SpeedSeq
Current version: 0.0.2
Chiang, C, R M Layer, G G Faust, M R Lindberg, D B Rose, E P Garrison, G T Marth, A R Quinlan, and I M Hall. 2014. SpeedSeq: Ultra-Fast Personal Genome Analysis and Interpretation. bioRxiv. doi:10.1101/012179.
Current support for Linux only
Table of Contents
- Summary
- Constitutive Pipeline Tools
- Installation
- Automatic Installation
- Manual Installation
- Usage
- Annotations
- Example Workflows
Summary
The SpeedSeq suite is a lightweight, flexible, and open source pipeline that identifies genomic variation (single nucleotide variants (SNVs), indels, and structural variants (SVs)).
Constitutive Pipeline Tools
Installation
There is an automatic and manual installation process for SpeedSeq.
The following are required for both installations:
- cmake
- g++ 4.3 or later
- gcc
- git
- make
- python2.7
- python-devel
- python-yaml
- ncurses-devel
- zlib-devel
- numpy
- pip
A Linux package manager can be used to obtain these by with the command:
# general purpose tools
sudo yum update
sudo yum -y install cmake gcc-c++ gcc git make python27 python-devel python-yaml ncurses-devel zlib-devel numpy python-pip
# PERL modules for VEP
sudo yum -y install "perl(Archive::Extract)" "perl(CGI)" "perl(DBI)" "perl(Time::HiRes)" "perl(Archive::Tar)" "perl(Archive::Zip)"
or
sudo apt-get update
sudo apt-get -y install build-essential cmake gpp gcc git make python2.7 python-dev python-yaml ncurses-dev zlib1g-dev python-numpy python-pip
Automatic installation
SpeedSeq can be installed with the following commands:
git clone --recursive https://github.com/cc2qe/speedseq
cd speedseq
python speedseq_setup.py
sudo cp -r bin/* /usr/local/bin/
Configure the paths to the SpeedSeq dependencies by modifying the speedseq.config file. The speedseq.config file should reside in the same directory as the SpeedSeq executable. By default, SpeedSeq attempts to source the dependencies from the $PATH.
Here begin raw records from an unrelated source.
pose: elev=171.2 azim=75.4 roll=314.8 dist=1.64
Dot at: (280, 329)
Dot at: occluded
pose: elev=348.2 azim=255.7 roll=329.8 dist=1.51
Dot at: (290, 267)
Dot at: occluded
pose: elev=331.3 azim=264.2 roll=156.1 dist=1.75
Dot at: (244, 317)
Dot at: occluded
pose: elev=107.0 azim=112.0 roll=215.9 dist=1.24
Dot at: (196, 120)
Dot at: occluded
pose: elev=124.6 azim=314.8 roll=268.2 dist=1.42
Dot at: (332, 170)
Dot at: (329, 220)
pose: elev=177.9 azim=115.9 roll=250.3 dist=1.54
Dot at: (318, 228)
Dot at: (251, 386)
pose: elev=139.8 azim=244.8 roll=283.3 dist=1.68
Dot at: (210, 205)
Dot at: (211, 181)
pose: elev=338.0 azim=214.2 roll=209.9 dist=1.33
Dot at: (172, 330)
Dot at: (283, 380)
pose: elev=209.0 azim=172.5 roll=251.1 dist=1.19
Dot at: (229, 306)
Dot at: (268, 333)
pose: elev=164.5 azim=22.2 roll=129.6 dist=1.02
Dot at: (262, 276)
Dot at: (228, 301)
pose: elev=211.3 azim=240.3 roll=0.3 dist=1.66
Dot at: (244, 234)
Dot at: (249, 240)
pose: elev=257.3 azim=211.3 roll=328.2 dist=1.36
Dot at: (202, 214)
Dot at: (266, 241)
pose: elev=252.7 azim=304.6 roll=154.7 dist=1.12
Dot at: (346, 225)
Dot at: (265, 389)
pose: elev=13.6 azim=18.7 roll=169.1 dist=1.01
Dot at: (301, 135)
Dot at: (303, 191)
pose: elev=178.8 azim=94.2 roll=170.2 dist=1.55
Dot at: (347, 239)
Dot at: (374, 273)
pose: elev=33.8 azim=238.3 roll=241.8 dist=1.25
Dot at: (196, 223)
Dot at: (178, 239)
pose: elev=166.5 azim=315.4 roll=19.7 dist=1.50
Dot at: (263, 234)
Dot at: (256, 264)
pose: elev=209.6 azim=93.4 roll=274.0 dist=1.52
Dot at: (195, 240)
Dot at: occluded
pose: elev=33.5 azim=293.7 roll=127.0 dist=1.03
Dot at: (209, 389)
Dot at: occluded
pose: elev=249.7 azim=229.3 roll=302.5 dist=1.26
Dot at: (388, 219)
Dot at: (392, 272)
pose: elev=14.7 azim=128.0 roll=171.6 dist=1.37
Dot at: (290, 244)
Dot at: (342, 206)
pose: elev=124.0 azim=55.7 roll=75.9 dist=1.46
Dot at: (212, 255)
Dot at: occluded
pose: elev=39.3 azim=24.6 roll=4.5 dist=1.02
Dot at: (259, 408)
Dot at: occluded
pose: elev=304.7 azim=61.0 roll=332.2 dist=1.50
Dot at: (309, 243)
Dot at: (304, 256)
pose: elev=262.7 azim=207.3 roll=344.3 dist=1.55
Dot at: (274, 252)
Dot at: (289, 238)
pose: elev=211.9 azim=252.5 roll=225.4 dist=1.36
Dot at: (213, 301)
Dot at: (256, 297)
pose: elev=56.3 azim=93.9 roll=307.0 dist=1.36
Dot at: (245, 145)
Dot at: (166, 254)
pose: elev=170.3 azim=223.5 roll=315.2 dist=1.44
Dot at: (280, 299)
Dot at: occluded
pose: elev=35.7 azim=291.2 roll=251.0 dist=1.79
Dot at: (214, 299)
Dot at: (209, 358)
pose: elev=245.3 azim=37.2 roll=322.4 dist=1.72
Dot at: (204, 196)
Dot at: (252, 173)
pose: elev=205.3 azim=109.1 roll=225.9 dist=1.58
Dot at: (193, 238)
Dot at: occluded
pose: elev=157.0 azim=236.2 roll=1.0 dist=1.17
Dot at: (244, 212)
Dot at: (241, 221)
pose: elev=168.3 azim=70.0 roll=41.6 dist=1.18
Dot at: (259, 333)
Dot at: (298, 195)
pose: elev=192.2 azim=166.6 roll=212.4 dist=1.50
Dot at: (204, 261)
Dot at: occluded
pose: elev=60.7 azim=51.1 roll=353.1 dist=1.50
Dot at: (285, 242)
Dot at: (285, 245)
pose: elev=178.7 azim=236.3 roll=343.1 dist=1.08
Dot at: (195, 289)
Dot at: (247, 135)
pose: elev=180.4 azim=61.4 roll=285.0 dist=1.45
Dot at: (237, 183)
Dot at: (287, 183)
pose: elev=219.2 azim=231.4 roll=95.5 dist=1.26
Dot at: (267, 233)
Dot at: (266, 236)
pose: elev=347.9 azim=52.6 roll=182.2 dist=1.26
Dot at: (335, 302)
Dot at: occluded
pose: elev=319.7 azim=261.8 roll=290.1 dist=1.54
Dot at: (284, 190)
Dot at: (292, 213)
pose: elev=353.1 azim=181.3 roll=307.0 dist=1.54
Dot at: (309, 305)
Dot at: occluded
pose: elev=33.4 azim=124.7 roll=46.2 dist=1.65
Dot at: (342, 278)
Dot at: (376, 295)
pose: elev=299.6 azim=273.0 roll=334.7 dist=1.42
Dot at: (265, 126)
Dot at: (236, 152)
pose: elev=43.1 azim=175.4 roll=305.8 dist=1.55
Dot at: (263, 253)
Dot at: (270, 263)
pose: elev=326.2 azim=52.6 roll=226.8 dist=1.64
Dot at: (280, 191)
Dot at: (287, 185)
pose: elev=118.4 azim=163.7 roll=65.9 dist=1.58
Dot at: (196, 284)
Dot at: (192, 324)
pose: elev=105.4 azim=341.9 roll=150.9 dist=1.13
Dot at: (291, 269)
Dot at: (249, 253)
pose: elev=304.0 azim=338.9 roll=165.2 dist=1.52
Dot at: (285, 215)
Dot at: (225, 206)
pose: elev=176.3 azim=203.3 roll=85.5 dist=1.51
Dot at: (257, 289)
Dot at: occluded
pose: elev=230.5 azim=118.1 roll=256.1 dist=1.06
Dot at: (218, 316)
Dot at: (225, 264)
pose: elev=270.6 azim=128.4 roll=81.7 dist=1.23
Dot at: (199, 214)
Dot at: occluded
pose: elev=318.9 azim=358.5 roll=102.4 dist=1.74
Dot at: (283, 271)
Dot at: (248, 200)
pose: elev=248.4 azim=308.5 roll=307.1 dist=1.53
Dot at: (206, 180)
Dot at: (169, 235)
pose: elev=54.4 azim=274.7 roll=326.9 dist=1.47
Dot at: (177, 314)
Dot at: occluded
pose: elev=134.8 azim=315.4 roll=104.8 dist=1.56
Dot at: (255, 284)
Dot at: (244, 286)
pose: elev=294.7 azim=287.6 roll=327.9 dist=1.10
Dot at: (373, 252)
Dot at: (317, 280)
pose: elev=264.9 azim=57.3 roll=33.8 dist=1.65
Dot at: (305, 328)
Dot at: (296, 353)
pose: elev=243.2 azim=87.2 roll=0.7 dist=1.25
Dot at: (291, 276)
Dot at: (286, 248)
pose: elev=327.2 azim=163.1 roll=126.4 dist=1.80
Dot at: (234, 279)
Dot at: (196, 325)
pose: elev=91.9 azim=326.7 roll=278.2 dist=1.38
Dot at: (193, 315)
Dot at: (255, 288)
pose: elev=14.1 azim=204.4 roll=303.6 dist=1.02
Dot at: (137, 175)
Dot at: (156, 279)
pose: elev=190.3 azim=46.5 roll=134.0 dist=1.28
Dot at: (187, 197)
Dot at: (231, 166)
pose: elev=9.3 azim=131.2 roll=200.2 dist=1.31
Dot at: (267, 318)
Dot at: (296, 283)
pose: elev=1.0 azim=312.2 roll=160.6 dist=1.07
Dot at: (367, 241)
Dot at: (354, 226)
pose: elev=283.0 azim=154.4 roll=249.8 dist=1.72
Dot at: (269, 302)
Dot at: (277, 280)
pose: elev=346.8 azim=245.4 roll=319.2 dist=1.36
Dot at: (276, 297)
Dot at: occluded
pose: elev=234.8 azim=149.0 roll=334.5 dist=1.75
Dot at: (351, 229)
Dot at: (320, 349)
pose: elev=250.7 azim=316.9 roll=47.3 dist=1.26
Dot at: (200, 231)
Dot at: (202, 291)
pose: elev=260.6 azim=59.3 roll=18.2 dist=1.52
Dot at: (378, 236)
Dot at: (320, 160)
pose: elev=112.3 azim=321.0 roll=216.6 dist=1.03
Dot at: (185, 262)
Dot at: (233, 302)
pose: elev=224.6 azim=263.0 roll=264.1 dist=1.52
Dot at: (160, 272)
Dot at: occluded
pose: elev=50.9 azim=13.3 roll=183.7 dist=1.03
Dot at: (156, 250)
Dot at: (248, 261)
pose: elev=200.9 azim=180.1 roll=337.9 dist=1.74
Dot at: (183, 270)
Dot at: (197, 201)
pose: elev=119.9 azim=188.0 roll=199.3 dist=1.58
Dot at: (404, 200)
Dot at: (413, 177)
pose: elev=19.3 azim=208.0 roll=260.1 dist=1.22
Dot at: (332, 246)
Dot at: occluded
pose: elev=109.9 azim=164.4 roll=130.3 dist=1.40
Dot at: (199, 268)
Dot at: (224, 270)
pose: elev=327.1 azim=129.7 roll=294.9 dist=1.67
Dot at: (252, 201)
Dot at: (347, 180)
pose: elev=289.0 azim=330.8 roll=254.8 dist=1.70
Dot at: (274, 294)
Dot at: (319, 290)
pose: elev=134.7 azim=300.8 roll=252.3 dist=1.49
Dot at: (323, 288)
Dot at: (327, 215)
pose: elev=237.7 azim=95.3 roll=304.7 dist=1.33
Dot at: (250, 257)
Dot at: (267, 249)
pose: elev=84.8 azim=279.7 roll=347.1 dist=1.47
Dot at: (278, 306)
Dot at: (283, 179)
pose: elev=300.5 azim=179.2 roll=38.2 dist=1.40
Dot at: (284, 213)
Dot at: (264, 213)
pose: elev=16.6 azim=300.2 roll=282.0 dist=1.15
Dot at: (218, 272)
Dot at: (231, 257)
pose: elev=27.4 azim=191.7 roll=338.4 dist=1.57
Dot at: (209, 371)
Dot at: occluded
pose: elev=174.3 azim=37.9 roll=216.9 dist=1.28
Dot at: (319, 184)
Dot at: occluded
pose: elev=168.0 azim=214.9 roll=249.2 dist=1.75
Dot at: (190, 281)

Note that the optional component CNVnator cannot be automatically installed (see the CNVnator installation instructions). SpeedSeq uses a multi-threaded implementation of CNVnator v0.3, which can be for in src/cnvnator
Genome
We recommend using the GRCh37 human genome for SpeedSeq, available here:
- ftp://ftp-trace.ncbi.nih.gov/1000genomes/ftp/technical/reference/human_g1k_v37.fasta.gz
- ftp://ftp-trace.ncbi.nih.gov/1000genomes/ftp/technical/reference/human_g1k_v37.fasta.fai
Manual installation
The following instructions for installation assumes that the required tools are not installed. If you already have the SpeedSeq components on your system, then you can simply link them to the proper paths in the [speedseq.config](bin/speedseq.config] file.
It is recommended that the specified versions of each tool are used for this release of SpeedSeq.
The use of unspecified versions of any pipeline component is not guaranteed to work.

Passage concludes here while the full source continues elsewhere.